Nested templates gcc compiler 4.1.2 error

Question

I'm trying to create a template class to insulate the users from a data type. I would have preferred to use an adapter class, but the function signatures needed to change requiring a template.

In the code sample below(not the actual project just a simplified version to illustrate the problem), while in the main routine I'm able to use the ob_traits interface. But when I attempt to create the templated StructWrapper which uses the ob_traits as a base class, I get errors and gcc doesn't recognize the IntAdapter class created. This compiles on MSVC 8.0 but fails on gcc 4.1.2 20070626 ( Red hat 4.1.2-14)

So two questions first, do you understand why the compile fails with the errors specified below?

Second, any suggestions on how to implement this concept in a more simple manner?

    #include <iostream>

    template <typename T >
    struct ob_traits
    {
        ob_traits( T& param ) { value = param; };
        T value;
    };

    struct GeneralStructure
    {
        int a;
        GeneralStructure(int param):a(param){}
    };

    struct DifferentStructure
    {
        GeneralStructure hidden;
        DifferentStructure( int param ):hidden(param){};
    }
    ;

    /*template< typename T > struct ob_traits
    {
    };
    */
    template<> struct ob_traits< GeneralStructure >
    {
        struct IntAdapter
        {
            IntAdapter( GeneralStructure& valueParam ):value(valueParam){}
            GeneralStructure value;
            int& getValue() { return value.a; };
        };
    };

    template<> struct ob_traits< DifferentStructure >
    {
        struct IntAdapter
        {
            IntAdapter( DifferentStructure& valueParam):value( valueParam ){}
            DifferentStructure value;
            int& getValue( ){ return value.hidden.a; };
        };
        void dump()
        {
            DifferentStructure testLocal(44);
            IntAdapter local( testLocal );
            std::cout << local.getValue()<<std::endl;
        }
    };

    template <typename T > struct StructWrapper:public ob_traits< T >
    {
        StructWrapper(){};
    /*main.cpp:60: error: 'IntAdapter' was not declared in this scope
    main.cpp:60: error: expected `;' before 'inner'
    main.cpp:60: error: 'inner' was not declared in this scope
    */
        void dumpOuter(const T& tempParam) { IntAdapter inner(tempParam); inner.dump(); };
    /*
    main.cpp: In member function 'void StructWrapper<T>::dumpOuterFailsAsWell(const T&)':
    main.cpp:66: error: expected `;' before 'inner'
    main.cpp:66: error: 'inner' was not declared in this scope
    */
        void dumpOuterFailsAsWell(const T& tempParam) { ob_traits<T>::IntAdapter inner(tempParam); inner.dump(); };
    };

    int main(int argc, char* argv[])
    {
        GeneralStructure dummyGeneral(22);
        ob_traits<struct GeneralStructure >::IntAdapter test(dummyGeneral);
        DifferentStructure dummyDifferent(33);
        ob_traits<struct DifferentStructure >::IntAdapter test2(dummyDifferent);
        std::cout << "GeneralStructure: "<<test.getValue()<<std::endl;
        std::cout << "DifferentStructure: "<<test2.getValue()<<std::endl;
        ob_traits<struct DifferentStructure > test3;
        test3.dump();
    std::cout << "Test Templated\n";
    return 0;
    }

Answer 1

StructWrapper is inheriting from the primary class template (ie the least specialized), which does not define IntWrapper, so it cannot be used in this class. I'm not sure if instantiating a StructWrapper with one of the more specialized types will allow it to work, or if it fails on compiling the class definition itself.

Answer 2

Similar issue with more concise explanation at: http://stackoverflow.com/questions/11405/template-problem-with-gcc

Answer 3

Compile fails because IntAdapter only appears in the specialized template, and therefore it is not visible at the referring point.

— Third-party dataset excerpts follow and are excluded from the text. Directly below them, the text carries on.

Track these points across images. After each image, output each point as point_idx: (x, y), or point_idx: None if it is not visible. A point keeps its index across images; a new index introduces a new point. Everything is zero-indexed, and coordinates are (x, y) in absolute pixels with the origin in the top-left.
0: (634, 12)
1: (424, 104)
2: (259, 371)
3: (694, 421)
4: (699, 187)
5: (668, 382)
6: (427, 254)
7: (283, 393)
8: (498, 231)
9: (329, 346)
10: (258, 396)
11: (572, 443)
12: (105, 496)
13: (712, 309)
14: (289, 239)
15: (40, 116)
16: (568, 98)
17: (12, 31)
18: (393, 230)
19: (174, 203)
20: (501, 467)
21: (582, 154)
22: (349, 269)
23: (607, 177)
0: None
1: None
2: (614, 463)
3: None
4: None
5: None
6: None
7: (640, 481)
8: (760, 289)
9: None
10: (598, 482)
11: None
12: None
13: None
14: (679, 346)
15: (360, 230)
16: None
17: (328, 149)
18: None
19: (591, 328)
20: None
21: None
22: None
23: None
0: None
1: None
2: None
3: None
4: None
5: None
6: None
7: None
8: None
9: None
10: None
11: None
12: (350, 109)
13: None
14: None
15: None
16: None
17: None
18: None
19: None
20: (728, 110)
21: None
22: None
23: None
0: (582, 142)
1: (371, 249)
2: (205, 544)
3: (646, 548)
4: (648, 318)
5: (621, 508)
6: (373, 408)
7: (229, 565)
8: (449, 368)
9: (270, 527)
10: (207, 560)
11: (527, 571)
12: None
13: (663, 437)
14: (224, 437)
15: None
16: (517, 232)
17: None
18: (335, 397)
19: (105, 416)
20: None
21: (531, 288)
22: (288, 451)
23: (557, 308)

Not clear what would you use it for? Please clarify the circumstances.

Answer 4

dumpOuter fails because IntAdapter needs to be qualified (as in the referenced question). dumpOuterFailsAsWell fails because GCC does parsing of this code,even though it's not complete, and so it needs to know it's a type that you mean:

void dumpOuterWorks(const T& tempParam) 
{ 
   typename ob_traits<T>::IntAdapter inner(tempParam); 
   inner.dump(); 
}

Without typename here, GCC will assume that IntAdapter is an identifier, and will expect you to be forming an expression rather than a variable declaration.

Also note that you do not have to put semicolons after method bodies!